3.21.2009

Rebirth

I looked outside this morning and saw my crocuses were blooming. I put on jeans and sweatshirt and went outside to clear the dead plant material left over from last year. The sedum had little buds poking out of the brown earth. The lillies and irises were were popping out as well. The baptisa and bachelor buttons were poking out. The hyacinth, tulips, and daffodils won't be far behind. It is spring in Wisconsin. It is time for rebirth and renewal. Lord knows our family can use it.

It has been quite a craptastic week for our family. Actually, it has been quite a craptastic month. Things got horrid on February 12th and have been getting worse ever since. Shall we review? February 12th my dad experienced the worst day of his life and I felt absolutely helpless. Since then, Joe has been in three accidents. One with Payton in the car. The worst of the accidents happened on March 12th (four weeks to day of my dad's accident) and his car was totaled. It had been out of the shop after being repaired from the last accident for 1 day.

Everything seemed to snowball from there. My aunt, who is more like a second mother, lost her dog. She was 12 and lived an amazing life but it is still sad. We found out my uncle will be undergoing procedures to become a woman. My aunt and uncle are ending their 22 year marriage. My brother's father in law died. He was on vacation is FL and had a massive heart attack. It was completely unexpected. He was in his early 60's and left behind a wife, son, and daughter. Then my brother found out some very upsetting news about his wife and is considering leaving her. He is lost and confused and doesn't know if he can handle this. He is my only brother and I ache for him. Joe's grandma was admitted to the hospital. She wasn't eating and was very weak. They thought it was time to move her to a nursing home. Simply craptastic. What else could possibly go wrong?

Thankfully, things are looking up. Joe's grandma has made a strong recovery and our fears that she may need to move to a nursing home have been wiped away. Joe found a car he likes and it looks like we will be able to pay cash for it. It wasn't exactly what I wanted to do with our tax return but I don't want to go from one car payment to two. My brother is coping. We spent the day together and the kids really took his mind off of his situation.

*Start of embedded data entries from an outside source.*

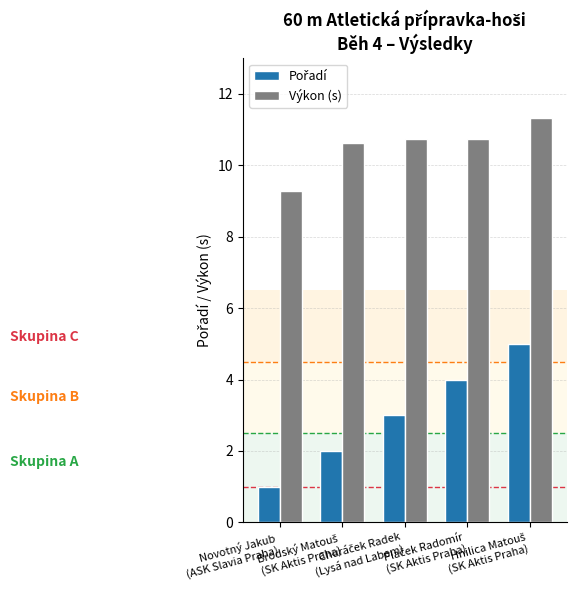

How many series are shown in this chart?

2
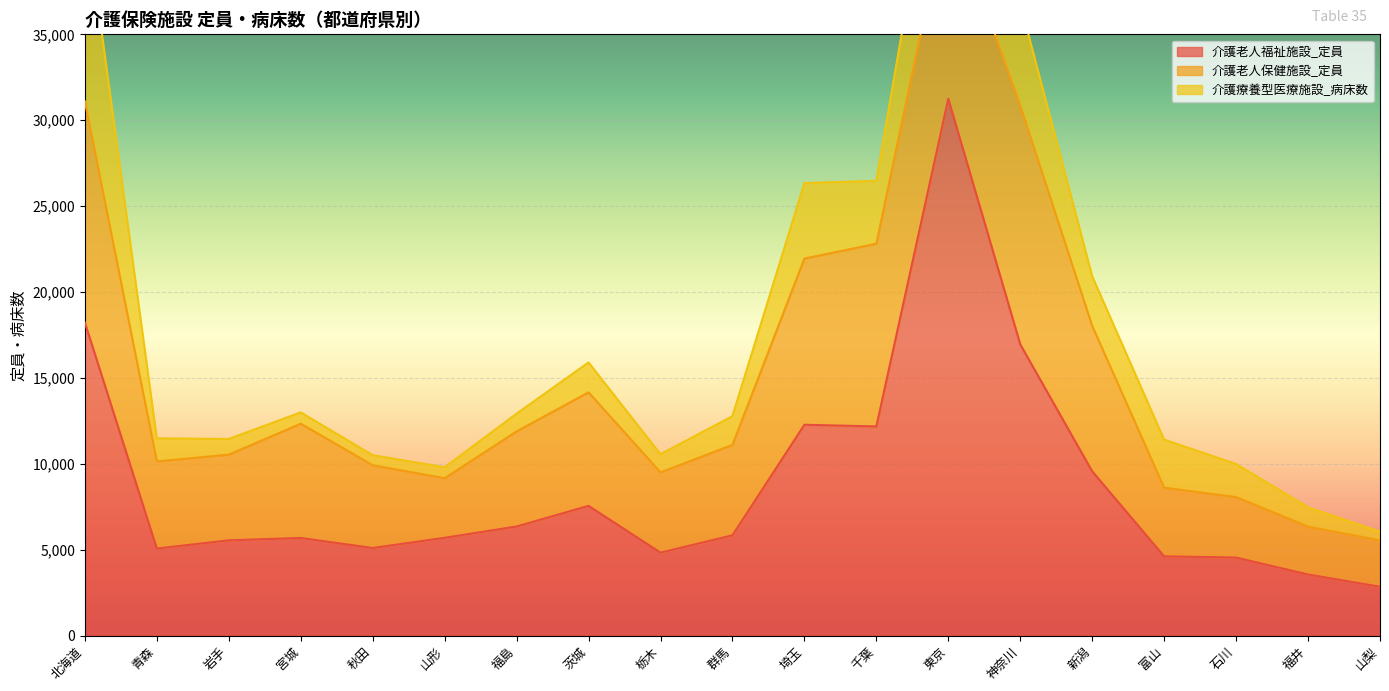

What is the difference between the highest and lowest values at 富山?

1814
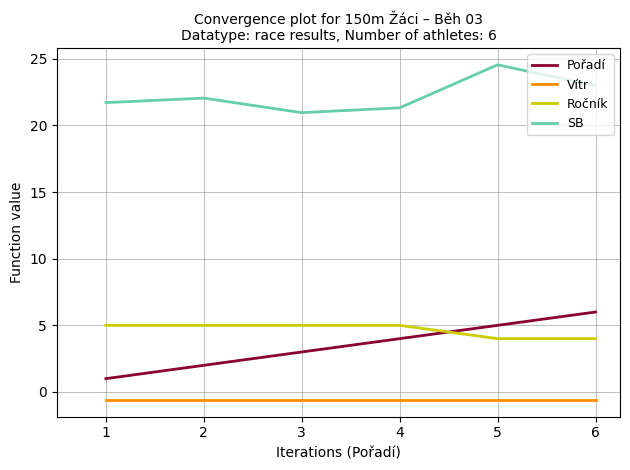

Which series has the largest total across all categories?

SB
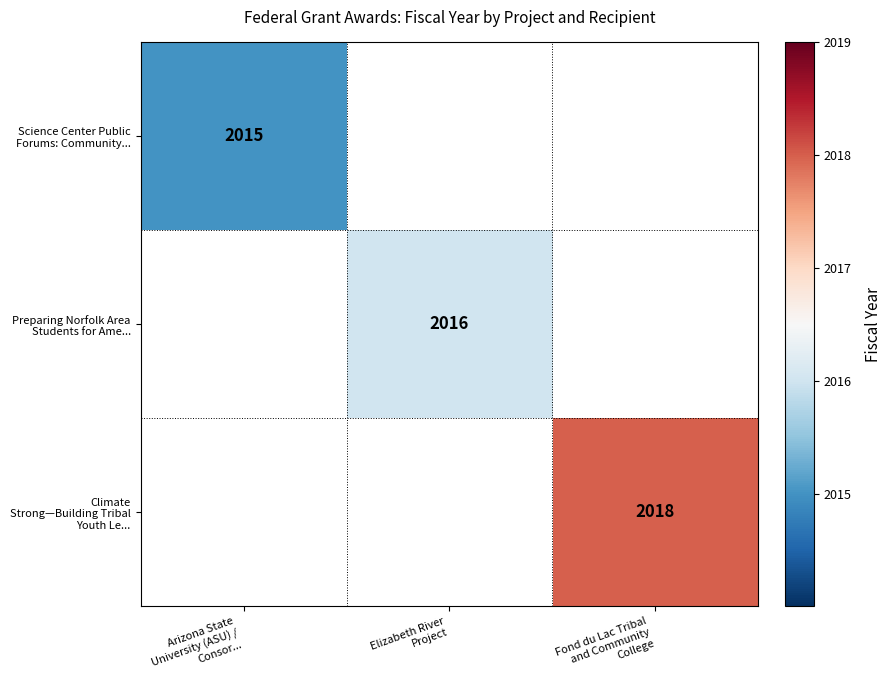

Is the value of Science Center Public Forums: Community... at Elizabeth River Project greater than the value of Climate Strong—Building Tribal Youth Le... at Arizona State University (ASU) / Consor...?

No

After much soul searching, I decided that yes, I will be able to accept my uncle as a women. He will still be the same person, he will just be a different gender. My only fear is the divorce will pull him away from the family and we won't see him again. I hope with all my heart that doesn't happen.

Please send your good thoughts our way. I am afraid to answer the phone for fear of what bad news might find it's way into our life.

1 comment:

Aunt Becky said...

Sending all the sweet love and prayers I have to your family.